**What to do**
Which lines in the records below include the word "Footprint"? Report each of them in full.

**Given entries**

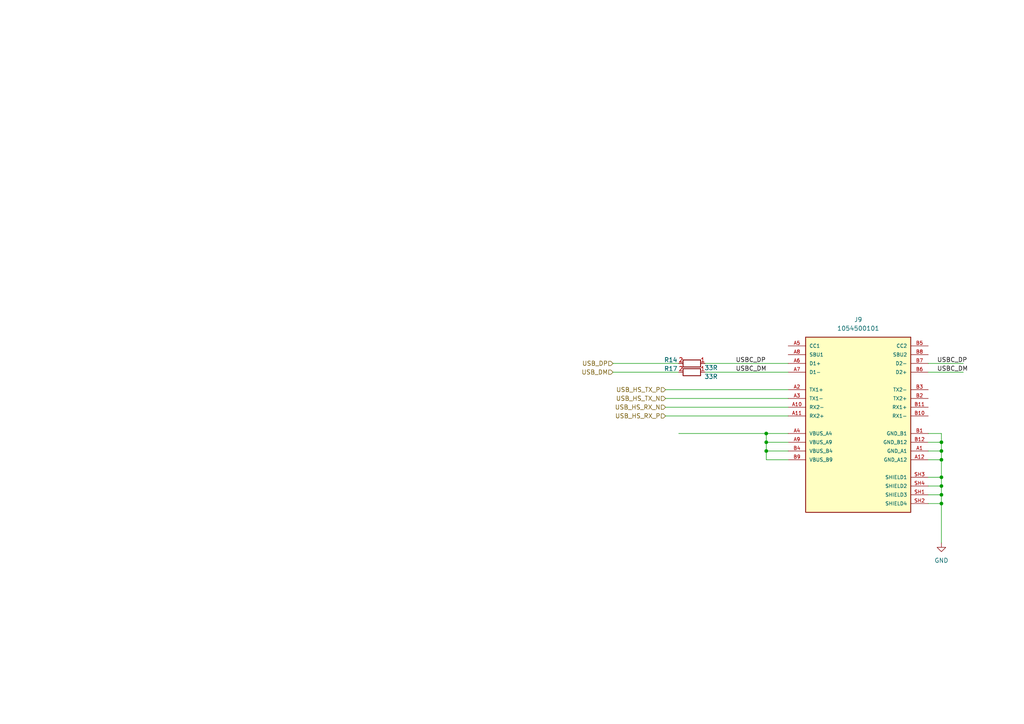
<source format=kicad_sch>
(kicad_sch
	(version 20250114)
	(generator "eeschema")
	(generator_version "9.0")
	(uuid "5d132249-27a0-4823-97a2-d6e3b9c7cd8c")
	(paper "A4")
	
	(junction
		(at 222.25 125.73)
		(diameter 0)
		(color 0 0 0 0)
		(uuid "0ce7ab80-31fd-4eea-bd3d-2c10a9db2bd8")
	)
	(junction
		(at 222.25 128.27)
		(diameter 0)
		(color 0 0 0 0)
		(uuid "5243bbab-a8ae-4ab0-b2f1-f166182f7d0e")
	)
	(junction
		(at 273.05 133.35)
		(diameter 0)
		(color 0 0 0 0)
		(uuid "5dcd48e8-61f6-4be1-acfa-7c0a2ea3f3fe")
	)
	(junction
		(at 273.05 146.05)
		(diameter 0)
		(color 0 0 0 0)
		(uuid "5e946bf8-224f-4e2d-9bdb-199bcbd42baf")
	)
	(junction
		(at 273.05 138.43)
		(diameter 0)
		(color 0 0 0 0)
		(uuid "85b66352-85bf-48e1-aa41-b853e69f0d98")
	)
	(junction
		(at 273.05 140.97)
		(diameter 0)
		(color 0 0 0 0)
		(uuid "9a0a4931-e7f2-4f4e-b6c8-0cfa0d6dbab6")
	)
	(junction
		(at 273.05 130.81)
		(diameter 0)
		(color 0 0 0 0)
		(uuid "a65b3958-c87e-4341-a6fc-7bb212045ac9")
	)
	(junction
		(at 273.05 143.51)
		(diameter 0)
		(color 0 0 0 0)
		(uuid "ac789642-6533-4631-b61b-8254822185ca")
	)
	(junction
		(at 273.05 128.27)
		(diameter 0)
		(color 0 0 0 0)
		(uuid "c37bf32e-e14c-488d-9ab4-84ef2230315e")
	)
	(junction
		(at 222.25 130.81)
		(diameter 0)
		(color 0 0 0 0)
		(uuid "fd4d5576-c501-422e-a81b-fc49f410a9d4")
	)
	(wire
		(pts
			(xy 222.25 125.73) (xy 228.6 125.73)
		)
		(stroke
			(width 0)
			(type default)
		)
		(uuid "0d7284f4-f160-4e9d-84b0-caee86fa9979")
	)
	(wire
		(pts
			(xy 273.05 143.51) (xy 273.05 146.05)
		)
		(stroke
			(width 0)
			(type default)
		)
		(uuid "12c39119-2d4a-4a90-9db2-debc071ba77a")
	)
	(wire
		(pts
			(xy 269.24 105.41) (xy 279.4 105.41)
		)
		(stroke
			(width 0)
			(type default)
		)
		(uuid "16a4383b-5541-49f6-b2f2-2bdd72dc63e0")
	)
	(wire
		(pts
			(xy 193.04 120.65) (xy 228.6 120.65)
		)
		(stroke
			(width 0)
			(type default)
		)
		(uuid "1e5795cf-303e-4d74-a0fd-5ce73e5903ba")
	)
	(wire
		(pts
			(xy 273.05 133.35) (xy 273.05 138.43)
		)
		(stroke
			(width 0)
			(type default)
		)
		(uuid "29908f59-5c09-4f43-976e-2278ce42cb8b")
	)
	(wire
		(pts
			(xy 273.05 130.81) (xy 273.05 133.35)
		)
		(stroke
			(width 0)
			(type default)
		)
		(uuid "2ba741c0-9dd3-439b-835e-5d54da1acafb")
	)
	(wire
		(pts
			(xy 204.47 107.95) (xy 228.6 107.95)
		)
		(stroke
			(width 0)
			(type default)
		)
		(uuid "4c517ffb-2d01-4b25-b587-cfc74a28bdd9")
	)
	(wire
		(pts
			(xy 269.24 143.51) (xy 273.05 143.51)
		)
		(stroke
			(width 0)
			(type default)
		)
		(uuid "573a294c-16d7-46a5-92c9-a1360a17660a")
	)
	(wire
		(pts
			(xy 222.25 128.27) (xy 222.25 125.73)
		)
		(stroke
			(width 0)
			(type default)
		)
		(uuid "5cd902f0-d4c1-47c3-bc0c-863cb10c747d")
	)
	(wire
		(pts
			(xy 269.24 140.97) (xy 273.05 140.97)
		)
		(stroke
			(width 0)
			(type default)
		)
		(uuid "5cf79cc1-1737-4b09-a51d-3323f95a7d03")
	)
	(wire
		(pts
			(xy 177.8 107.95) (xy 196.85 107.95)
		)
		(stroke
			(width 0)
			(type default)
		)
		(uuid "6070c283-f72a-4416-abe6-0a864da0a0d7")
	)
	(wire
		(pts
			(xy 273.05 140.97) (xy 273.05 143.51)
		)
		(stroke
			(width 0)
			(type default)
		)
		(uuid "6a1b0e6e-d6f1-4192-9535-9eb5479ce44d")
	)
	(wire
		(pts
			(xy 269.24 133.35) (xy 273.05 133.35)
		)
		(stroke
			(width 0)
			(type default)
		)
		(uuid "6c412852-d000-4198-9316-a15792e2a8b1")
	)
	(wire
		(pts
			(xy 193.04 115.57) (xy 228.6 115.57)
		)
		(stroke
			(width 0)
			(type default)
		)
		(uuid "7111cc8c-29eb-424f-91fb-fc62014b202a")
	)
	(wire
		(pts
			(xy 269.24 107.95) (xy 279.4 107.95)
		)
		(stroke
			(width 0)
			(type default)
		)
		(uuid "72754ec7-531d-406d-ac33-545289e0c163")
	)
	(wire
		(pts
			(xy 204.47 105.41) (xy 228.6 105.41)
		)
		(stroke
			(width 0)
			(type default)
		)
		(uuid "73adbdfe-aa8d-4e1e-9ead-ef76b2e32cca")
	)
	(wire
		(pts
			(xy 269.24 128.27) (xy 273.05 128.27)
		)
		(stroke
			(width 0)
			(type default)
		)
		(uuid "772f71d0-5324-4d51-8f7b-0992873209b1")
	)
	(wire
		(pts
			(xy 269.24 146.05) (xy 273.05 146.05)
		)
		(stroke
			(width 0)
			(type default)
		)
		(uuid "790668f7-72be-4211-a7cd-ca64f4b62054")
	)
	(wire
		(pts
			(xy 273.05 138.43) (xy 273.05 140.97)
		)
		(stroke
			(width 0)
			(type default)
		)
		(uuid "7dbc00f3-02f0-4fd7-9311-9e445cc3f2e7")
	)
	(wire
		(pts
			(xy 222.25 128.27) (xy 228.6 128.27)
		)
		(stroke
			(width 0)
			(type default)
		)
		(uuid "7e64532b-c7f3-4253-8392-b5976e389074")
	)
	(wire
		(pts
			(xy 177.8 105.41) (xy 196.85 105.41)
		)
		(stroke
			(width 0)
			(type default)
		)
		(uuid "8932eb8f-23ea-490e-9b01-686fa8d0ce8f")
	)
	(wire
		(pts
			(xy 222.25 130.81) (xy 222.25 128.27)
		)
		(stroke
			(width 0)
			(type default)
		)
		(uuid "8fa45906-e0ba-4c00-8152-279204de70bf")
	)
	(wire
		(pts
			(xy 269.24 138.43) (xy 273.05 138.43)
		)
		(stroke
			(width 0)
			(type default)
		)
		(uuid "959338f0-253f-4f2b-9060-005f73329700")
	)
	(wire
		(pts
			(xy 193.04 118.11) (xy 228.6 118.11)
		)
		(stroke
			(width 0)
			(type default)
		)
		(uuid "97e1a296-7616-4121-9b3b-26e8814ac4ff")
	)
	(wire
		(pts
			(xy 222.25 133.35) (xy 222.25 130.81)
		)
		(stroke
			(width 0)
			(type default)
		)
		(uuid "9c6abdda-80ce-458f-9b8b-1d4e3e15408e")
	)
	(wire
		(pts
			(xy 196.85 125.73) (xy 222.25 125.73)
		)
		(stroke
			(width 0)
			(type default)
		)
		(uuid "b7b6807f-eae0-44dc-980c-ffe5c8321c7f")
	)
	(wire
		(pts
			(xy 273.05 146.05) (xy 273.05 157.48)
		)
		(stroke
			(width 0)
			(type default)
		)
		(uuid "bfc677a1-af09-4750-9e24-396f7b9a68f8")
	)
	(wire
		(pts
			(xy 228.6 133.35) (xy 222.25 133.35)
		)
		(stroke
			(width 0)
			(type default)
		)
		(uuid "c1346713-544b-4424-a8dd-c5ef427b5cd4")
	)
	(wire
		(pts
			(xy 269.24 125.73) (xy 273.05 125.73)
		)
		(stroke
			(width 0)
			(type default)
		)
		(uuid "c3d1a47f-7526-42b0-aeb9-a191a2e23a18")
	)
	(wire
		(pts
			(xy 273.05 128.27) (xy 273.05 130.81)
		)
		(stroke
			(width 0)
			(type default)
		)
		(uuid "c88b863d-f529-4ff4-b992-0b6e70ba3aa6")
	)
	(wire
		(pts
			(xy 269.24 130.81) (xy 273.05 130.81)
		)
		(stroke
			(width 0)
			(type default)
		)
		(uuid "d2110ebf-1c09-482b-a5c2-1c99c1440560")
	)
	(wire
		(pts
			(xy 273.05 125.73) (xy 273.05 128.27)
		)
		(stroke
			(width 0)
			(type default)
		)
		(uuid "d491b8a2-819d-4ec7-b4c6-e9e640bc074a")
	)
	(wire
		(pts
			(xy 193.04 113.03) (xy 228.6 113.03)
		)
		(stroke
			(width 0)
			(type default)
		)
		(uuid "f2a03648-ec24-4ad4-b6a9-be18bdafb8aa")
	)
	(wire
		(pts
			(xy 222.25 130.81) (xy 228.6 130.81)
		)
		(stroke
			(width 0)
			(type default)
		)
		(uuid "f843b593-ca5c-4e3d-aed2-c1c80c1cc2ea")
	)
	(label "USBC_DP"
		(at 271.78 105.41 0)
		(effects
			(font
				(size 1.27 1.27)
			)
			(justify left bottom)
		)
		(uuid "5b9b3649-473a-4733-8210-071b8d710f34")
	)
	(label "USBC_DM"
		(at 213.36 107.95 0)
		(effects
			(font
				(size 1.27 1.27)
			)
			(justify left bottom)
		)
		(uuid "c53e7530-e25a-4ff4-823d-ceda77c9ff9a")
	)
	(label "USBC_DP"
		(at 213.36 105.41 0)
		(effects
			(font
				(size 1.27 1.27)
			)
			(justify left bottom)
		)
		(uuid "d88ce71f-406a-44e4-a6b8-14bc9abc5691")
	)
	(label "USBC_DM"
		(at 271.78 107.95 0)
		(effects
			(font
				(size 1.27 1.27)
			)
			(justify left bottom)
		)
		(uuid "dc8a7f43-f7ce-4af1-96fc-5ec0dd011d03")
	)
	(hierarchical_label "USB_DM"
		(shape input)
		(at 177.8 107.95 180)
		(effects
			(font
				(size 1.27 1.27)
			)
			(justify right)
		)
		(uuid "008bc84b-a41b-4d6f-84c5-678a8dae3b01")
	)
	(hierarchical_label "USB_DP"
		(shape input)
		(at 177.8 105.41 180)
		(effects
			(font
				(size 1.27 1.27)
			)
			(justify right)
		)
		(uuid "8d609bdf-9865-4a28-8b8f-6bc2b3ca1c8b")
	)
	(hierarchical_label "USB_HS_RX_P"
		(shape input)
		(at 193.04 120.65 180)
		(effects
			(font
				(size 1.27 1.27)
			)
			(justify right)
		)
		(uuid "cae46609-fe02-4a51-abfe-56f70ae3cc9d")
	)
	(hierarchical_label "USB_HS_TX_P"
		(shape input)
		(at 193.04 113.03 180)
		(effects
			(font
				(size 1.27 1.27)
			)
			(justify right)
		)
		(uuid "cb483a0c-40d3-4c53-92c7-45e6fc55fdf5")
	)
	(hierarchical_label "USB_HS_TX_N"
		(shape input)
		(at 193.04 115.57 180)
		(effects
			(font
				(size 1.27 1.27)
			)
			(justify right)
		)
		(uuid "e0b3c0b5-4ca2-48bf-852d-3998b7588ecd")
	)
	(hierarchical_label "USB_HS_RX_N"
		(shape input)
		(at 193.04 118.11 180)
		(effects
			(font
				(size 1.27 1.27)
			)
			(justify right)
		)
		(uuid "e87c473d-7571-40a6-ac37-edd3486d15cf")
	)
	(symbol
		(lib_id "PPA-Pasive:Res")
		(at 200.66 107.95 180)
		(unit 1)
		(exclude_from_sim no)
		(in_bom yes)
		(on_board yes)
		(dnp no)
		(uuid "2292342a-436d-4661-9831-872d01ec0c10")
		(property "Reference" "R17"
			(at 194.564 106.934 0)
			(effects
				(font
					(size 1.27 1.27)
				)
			)
		)
		(property "Value" "33R"
			(at 206.248 109.22 0)
			(effects
				(font
					(size 1.27 1.27)
				)
			)
		)
		(property "Footprint" "Resistor_SMD:R_0402_1005Metric"
			(at 200.66 107.95 0)
			(effects
				(font
					(size 1.27 1.27)
				)
				(hide yes)
			)
		)
		(property "Datasheet" ""
			(at 200.66 107.95 0)
			(effects
				(font
					(size 1.27 1.27)
				)
				(hide yes)
			)
		)
		(property "Description" ""
			(at 200.66 107.95 0)
			(effects
				(font
					(size 1.27 1.27)
				)
				(hide yes)
			)
		)
		(property "Power" "250mW"
			(at 200.66 102.87 0)
			(effects
				(font
					(size 1.27 1.27)
				)
				(hide yes)
			)
		)
		(property "Tolerance" "=< 5%"
			(at 200.66 101.6 0)
			(effects
				(font
					(size 1.27 1.27)
				)
				(hide yes)
			)
		)
		(pin "2"
			(uuid "415ed808-baf5-4103-8e08-3e6b1b76f21d")
		)
		(pin "1"
			(uuid "381248d9-8bec-46d9-9595-a1de82313bfe")
		)
		(instances
			(project "TRX055.01.01.PB.00.00"
				(path "/6d8e09de-b00a-46e6-b61c-e43c092be287/a05ee7e9-abb0-4ad9-acfd-c49a4dc2f48b"
					(reference "R17")
					(unit 1)
				)
			)
		)
	)
	(symbol
		(lib_id "PPA-Pasive:Res")
		(at 200.66 105.41 180)
		(unit 1)
		(exclude_from_sim no)
		(in_bom yes)
		(on_board yes)
		(dnp no)
		(uuid "37409ee9-1b13-450b-b5c7-af2dd9c0681b")
		(property "Reference" "R14"
			(at 194.564 104.394 0)
			(effects
				(font
					(size 1.27 1.27)
				)
			)
		)
		(property "Value" "33R"
			(at 206.248 106.68 0)
			(effects
				(font
					(size 1.27 1.27)
				)
			)
		)
		(property "Footprint" "Resistor_SMD:R_0402_1005Metric"
			(at 200.66 105.41 0)
			(effects
				(font
					(size 1.27 1.27)
				)
				(hide yes)
			)
		)
		(property "Datasheet" ""
			(at 200.66 105.41 0)
			(effects
				(font
					(size 1.27 1.27)
				)
				(hide yes)
			)
		)
		(property "Description" ""
			(at 200.66 105.41 0)
			(effects
				(font
					(size 1.27 1.27)
				)
				(hide yes)
			)
		)
		(property "Power" "250mW"
			(at 200.66 100.33 0)
			(effects
				(font
					(size 1.27 1.27)
				)
				(hide yes)
			)
		)
		(property "Tolerance" "=< 5%"
			(at 200.66 99.06 0)
			(effects
				(font
					(size 1.27 1.27)
				)
				(hide yes)
			)
		)
		(pin "2"
			(uuid "6475de6a-9281-4d6b-b997-99bfc05a6756")
		)
		(pin "1"
			(uuid "bd1ea0ce-ccb0-4663-b2c0-f3548bafd8a0")
		)
		(instances
			(project "TRX055.01.01.PB.00.00"
				(path "/6d8e09de-b00a-46e6-b61c-e43c092be287/a05ee7e9-abb0-4ad9-acfd-c49a4dc2f48b"
					(reference "R14")
					(unit 1)
				)
			)
		)
	)
	(symbol
		(lib_id "power:GND")
		(at 273.05 157.48 0)
		(unit 1)
		(exclude_from_sim no)
		(in_bom yes)
		(on_board yes)
		(dnp no)
		(fields_autoplaced yes)
		(uuid "ad58fcfe-a4ee-4021-84f2-29197caf30a7")
		(property "Reference" "#PWR0132"
			(at 273.05 163.83 0)
			(effects
				(font
					(size 1.27 1.27)
				)
				(hide yes)
			)
		)
		(property "Value" "GND"
			(at 273.05 162.56 0)
			(effects
				(font
					(size 1.27 1.27)
				)
			)
		)
		(property "Footprint" ""
			(at 273.05 157.48 0)
			(effects
				(font
					(size 1.27 1.27)
				)
				(hide yes)
			)
		)
		(property "Datasheet" ""
			(at 273.05 157.48 0)
			(effects
				(font
					(size 1.27 1.27)
				)
				(hide yes)
			)
		)
		(property "Description" "Power symbol creates a global label with name \"GND\" , ground"
			(at 273.05 157.48 0)
			(effects
				(font
					(size 1.27 1.27)
				)
				(hide yes)
			)
		)
		(pin "1"
			(uuid "d1de4dc5-1b02-46c7-bfae-aac3662cf6a5")
		)
		(instances
			(project ""
				(path "/6d8e09de-b00a-46e6-b61c-e43c092be287/a05ee7e9-abb0-4ad9-acfd-c49a4dc2f48b"
					(reference "#PWR0132")
					(unit 1)
				)
			)
		)
	)
	(symbol
		(lib_id "1054500101:1054500101")
		(at 248.92 123.19 0)
		(unit 1)
		(exclude_from_sim no)
		(in_bom yes)
		(on_board yes)
		(dnp no)
		(fields_autoplaced yes)
		(uuid "bf3f6145-4552-478e-b5d2-d296bcb73af0")
		(property "Reference" "J9"
			(at 248.92 92.71 0)
			(effects
				(font
					(size 1.27 1.27)
				)
			)
		)
		(property "Value" "1054500101"
			(at 248.92 95.25 0)
			(effects
				(font
					(size 1.27 1.27)
				)
			)
		)
		(property "Footprint" "1054500101:MOLEX_1054500101"
			(at 248.92 123.19 0)
			(effects
				(font
					(size 1.27 1.27)
				)
				(justify bottom)
				(hide yes)
			)
		)
		(property "Datasheet" ""
			(at 248.92 123.19 0)
			(effects
				(font
					(size 1.27 1.27)
				)
				(hide yes)
			)
		)
		(property "Description" ""
			(at 248.92 123.19 0)
			(effects
				(font
					(size 1.27 1.27)
				)
				(hide yes)
			)
		)
		(property "MF" "Molex"
			(at 248.92 123.19 0)
			(effects
				(font
					(size 1.27 1.27)
				)
				(justify bottom)
				(hide yes)
			)
		)
		(property "OPTION" "MOLEX_CONFIG"
			(at 248.92 123.19 0)
			(effects
				(font
					(size 1.27 1.27)
				)
				(justify bottom)
				(hide yes)
			)
		)
		(property "Package" "None"
			(at 248.92 123.19 0)
			(effects
				(font
					(size 1.27 1.27)
				)
				(justify bottom)
				(hide yes)
			)
		)
		(property "Price" "None"
			(at 248.92 123.19 0)
			(effects
				(font
					(size 1.27 1.27)
				)
				(justify bottom)
				(hide yes)
			)
		)
		(property "Check_prices" "https://www.snapeda.com/parts/105450-0101/Molex/view-part/?ref=eda"
			(at 248.92 123.19 0)
			(effects
				(font
					(size 1.27 1.27)
				)
				(justify bottom)
				(hide yes)
			)
		)
		(property "STANDARD" "Manufacturer Recommendations"
			(at 248.92 123.19 0)
			(effects
				(font
					(size 1.27 1.27)
				)
				(justify bottom)
				(hide yes)
			)
		)
		(property "PARTREV" "A7"
			(at 248.92 123.19 0)
			(effects
				(font
					(size 1.27 1.27)
				)
				(justify bottom)
				(hide yes)
			)
		)
		(property "SnapEDA_Link" "https://www.snapeda.com/parts/105450-0101/Molex/view-part/?ref=snap"
			(at 248.92 123.19 0)
			(effects
				(font
					(size 1.27 1.27)
				)
				(justify bottom)
				(hide yes)
			)
		)
		(property "MP" "105450-0101"
			(at 248.92 123.19 0)
			(effects
				(font
					(size 1.27 1.27)
				)
				(justify bottom)
				(hide yes)
			)
		)
		(property "Description_1" "USB Shielded I/O Receptacle,Type C,Right Angle,Surface Mount,Gold over Nickel | Molex Incorporated 105450-0101"
			(at 248.92 123.19 0)
			(effects
				(font
					(size 1.27 1.27)
				)
				(justify bottom)
				(hide yes)
			)
		)
		(property "MANUFACTURER" "Molex"
			(at 248.92 123.19 0)
			(effects
				(font
					(size 1.27 1.27)
				)
				(justify bottom)
				(hide yes)
			)
		)
		(property "Availability" "In Stock"
			(at 248.92 123.19 0)
			(effects
				(font
					(size 1.27 1.27)
				)
				(justify bottom)
				(hide yes)
			)
		)
		(property "MAXIMUM_PACKAGE_HEIGHT" "3.24mm"
			(at 248.92 123.19 0)
			(effects
				(font
					(size 1.27 1.27)
				)
				(justify bottom)
				(hide yes)
			)
		)
		(pin "A11"
			(uuid "c47f0e9c-3582-4f5c-8bf6-7ab1c8147e11")
		)
		(pin "SH2"
			(uuid "7bbe5cdd-c33f-40c7-8ae7-e19f3af3a327")
		)
		(pin "B10"
			(uuid "2585f98f-8f5a-4c9a-b869-8e94f606d686")
		)
		(pin "SH3"
			(uuid "fa46ebb1-6c69-415e-8f2a-ba54a0b310f7")
		)
		(pin "B1"
			(uuid "abfcbe7a-d07f-47d4-81b1-6bdb52ec451c")
		)
		(pin "B6"
			(uuid "5010dcbf-f692-4432-9781-3ac6590d1b0c")
		)
		(pin "A6"
			(uuid "4c91bce1-b972-4ca6-873e-c54cc92bc382")
		)
		(pin "A5"
			(uuid "44da91aa-fc6a-4448-91c9-0077125888bf")
		)
		(pin "A7"
			(uuid "08534151-709a-4c02-9677-497de1c7891b")
		)
		(pin "A8"
			(uuid "be2ad52a-befd-404e-b4ad-355e718f48e2")
		)
		(pin "B7"
			(uuid "53a5423c-fc23-48b9-a098-e9e50a9f9eca")
		)
		(pin "B2"
			(uuid "5254c350-18d1-437f-8d45-bca286273c60")
		)
		(pin "B11"
			(uuid "a5b2cab1-5291-474b-b45a-3fb60cbd0a67")
		)
		(pin "A4"
			(uuid "8a99d23b-dc30-4f6a-8b09-cc4aac6afec1")
		)
		(pin "SH1"
			(uuid "7722e959-db3e-49aa-a38d-765b8f6675af")
		)
		(pin "B3"
			(uuid "2184112b-0349-4111-9b6c-1d84b660ba93")
		)
		(pin "A9"
			(uuid "339b1d8d-bdcc-4126-b9f3-248a8c2bdd9b")
		)
		(pin "B9"
			(uuid "0f1f5abc-a3c1-4a2e-b045-b5acfc873530")
		)
		(pin "A1"
			(uuid "a145e035-0b11-4825-ab65-65c7b021a321")
		)
		(pin "A2"
			(uuid "523e577f-d41c-43da-b936-8776bdbff0dd")
		)
		(pin "A3"
			(uuid "c330e96c-ad61-4722-be42-79d493693bd6")
		)
		(pin "A10"
			(uuid "b88b6531-778f-4e47-a4c7-2ac720fc2a06")
		)
		(pin "B8"
			(uuid "ad82f92c-29af-4bde-8074-d5b9ad50859b")
		)
		(pin "SH4"
			(uuid "5178e735-cd2f-4399-b55f-6f8f2c77221a")
		)
		(pin "B12"
			(uuid "cdb019dc-16db-4df3-8c85-344d7097678c")
		)
		(pin "B5"
			(uuid "000451eb-2f65-4732-abae-153b5acde6fd")
		)
		(pin "B4"
			(uuid "e72e49d5-5637-4d3e-a9d4-fe2a17ed60a9")
		)
		(pin "A12"
			(uuid "4aebdf83-d99b-4cd7-8e26-1212ff25fe2f")
		)
		(instances
			(project ""
				(path "/6d8e09de-b00a-46e6-b61c-e43c092be287/a05ee7e9-abb0-4ad9-acfd-c49a4dc2f48b"
					(reference "J9")
					(unit 1)
				)
			)
		)
	)
)

</source>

**Result of the exercise**
		(property "Footprint" "Resistor_SMD:R_0402_1005Metric"
		(property "Footprint" "Resistor_SMD:R_0402_1005Metric"
		(property "Footprint" ""
		(property "Footprint" "1054500101:MOLEX_1054500101"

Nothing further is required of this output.